Design: Archival and longitudinal study of undergraduate students' clinical performances for each of four final-year clinical placements.
Participants: A total of 561 undergraduate physiotherapy students from one Australian university who were enrolled to complete their final-year clinical placements between 2014 and 2017.
Outcome measures: Clinical educators' assessments of student performance across seven key domains of clinical practice: professional behaviour, communication, assessment, analysis and planning, intervention, evidence-based practice and risk management.
Results: Factor analyses supported the superiority of a two-factor representation of the APP, including dimensions characterised by professional and clinical domains, when compared with a unidimensional structure of an overarching 'clinical performance' factor.
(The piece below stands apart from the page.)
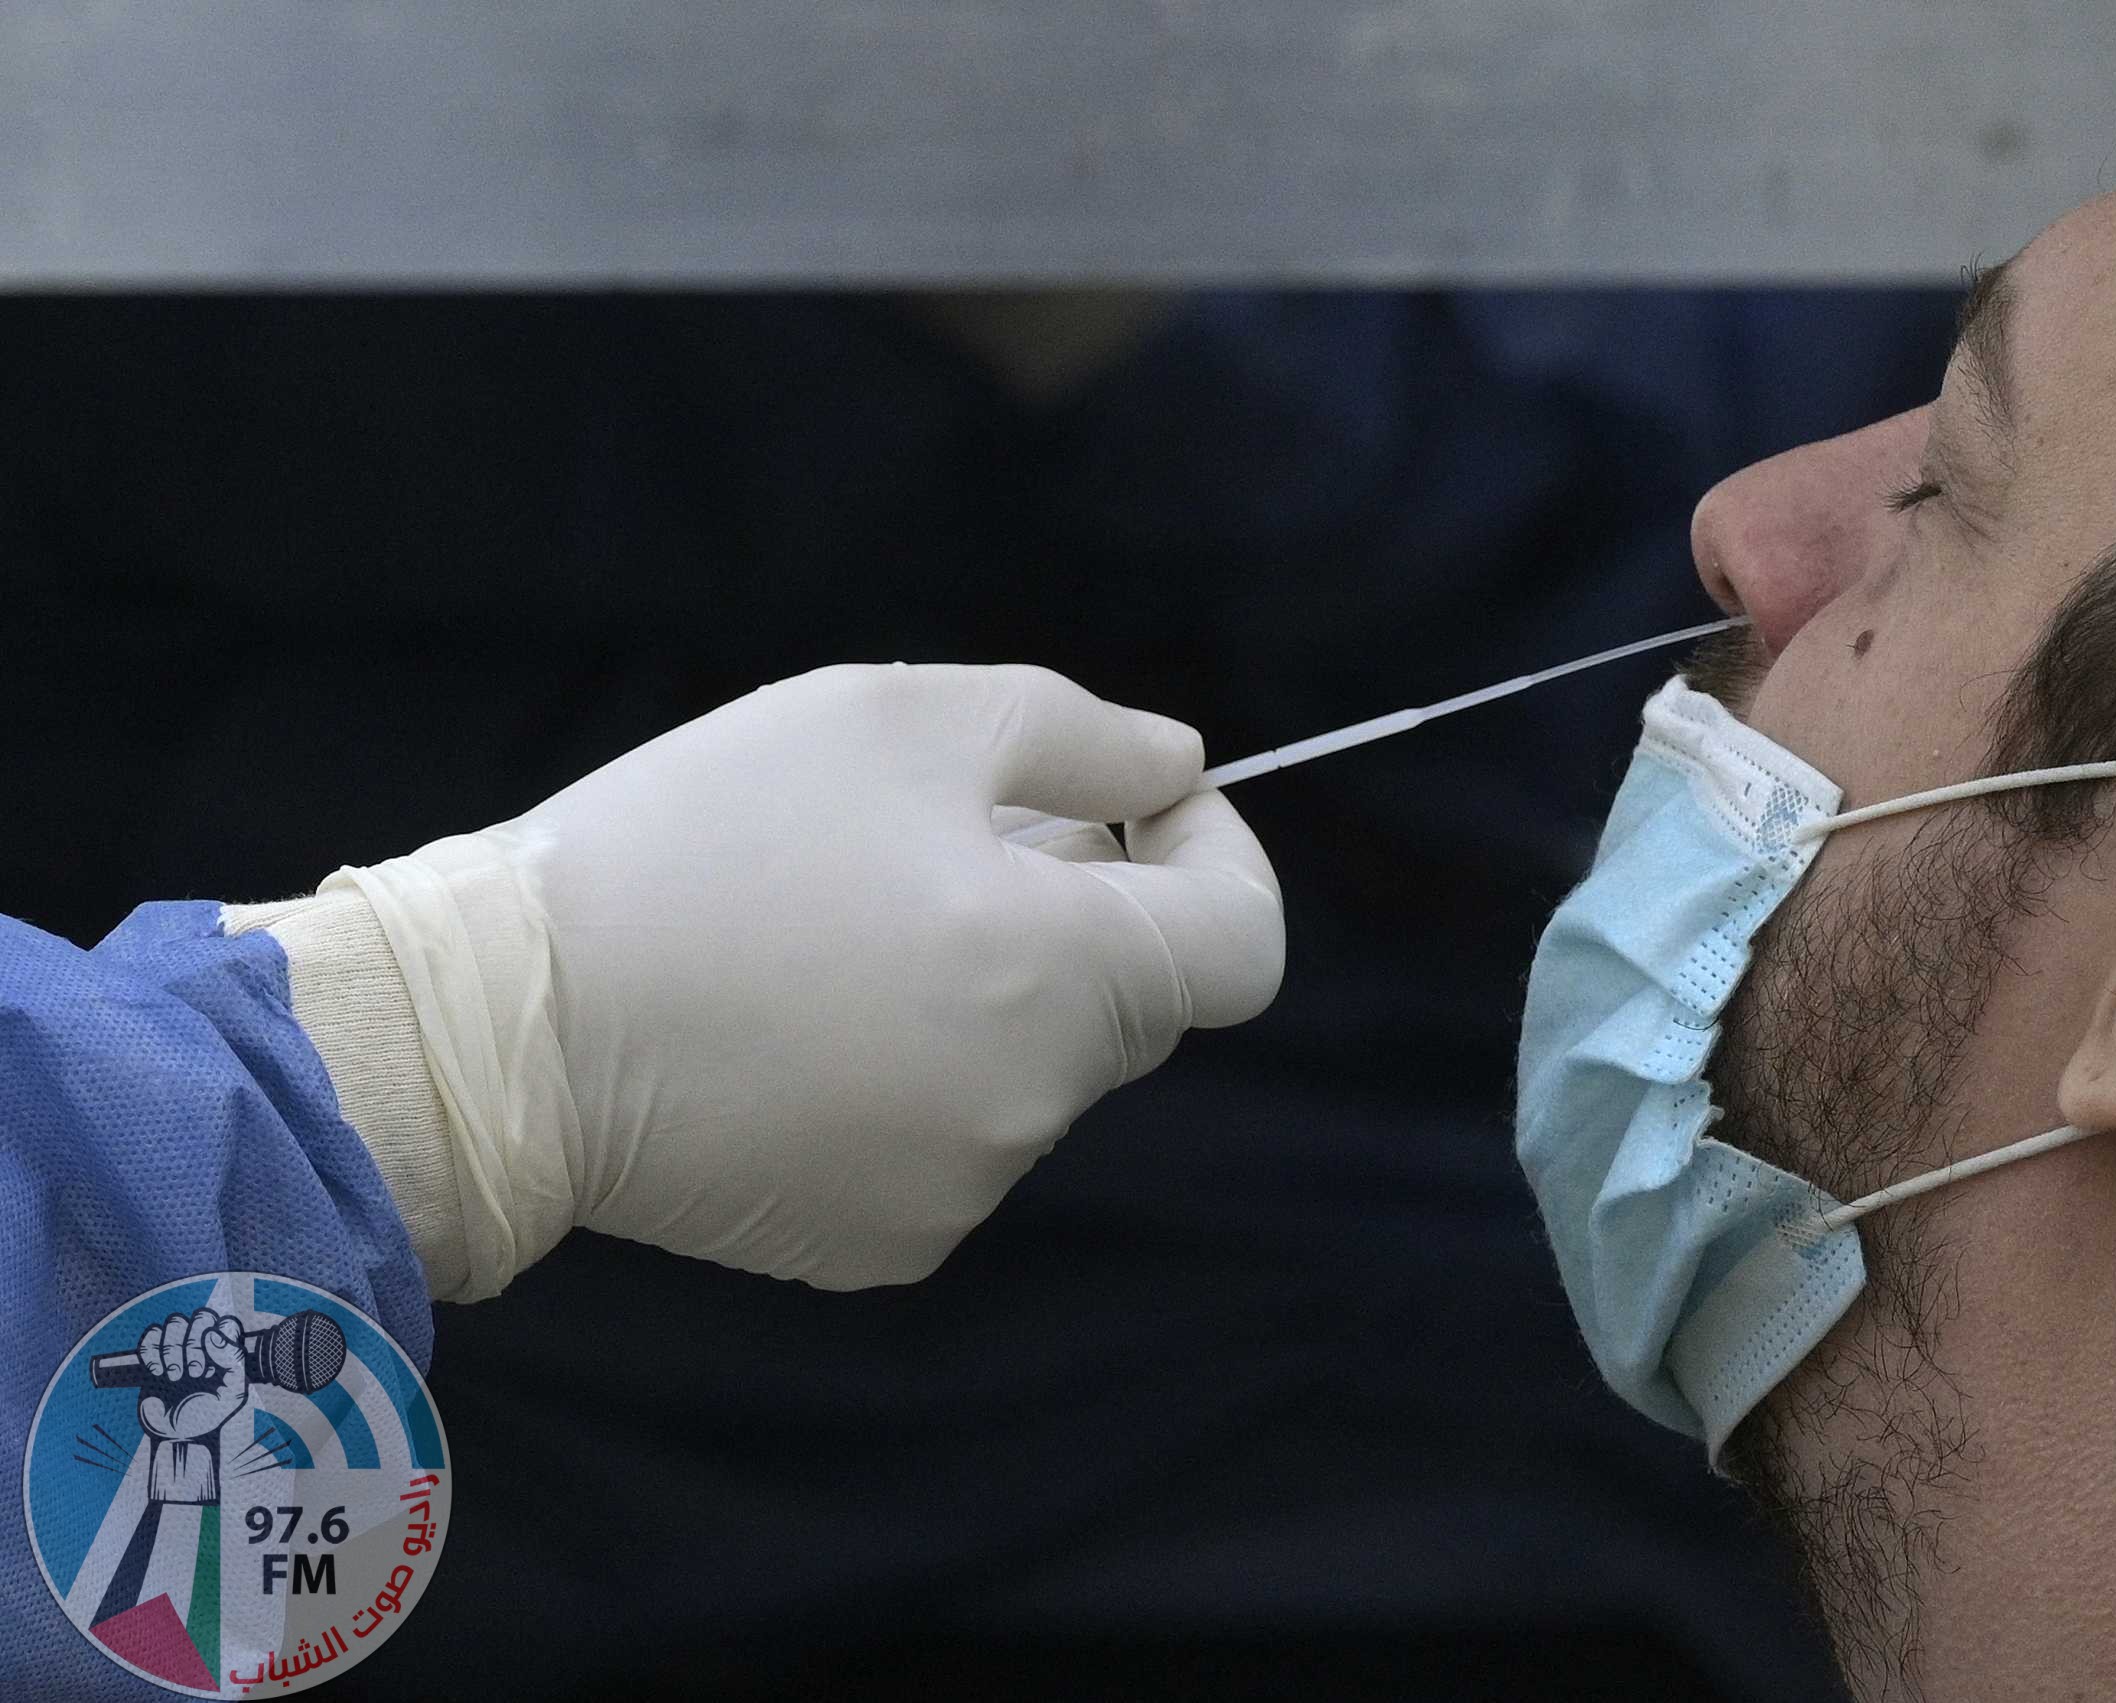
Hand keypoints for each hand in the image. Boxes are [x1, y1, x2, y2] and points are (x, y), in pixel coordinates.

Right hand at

It was also found that the two-factor representation and item scaling was consistent across four clinical placements covering typical areas of physiotherapy practice. In other words, the same constructs are being assessed equally well across context and time.
Conclusions: The APP is the nationally adopted assessment tool that is used to evaluate clinical competence to practise as a physiotherapist in Australia and New Zealand. These findings provide new evidence for an updated scoring protocol in which clinical factors are distinguished from professional competencies.
Keywords: Clinical education; Exploratory structural equation modelling; Physical therapy; Professional competence; Psychometric.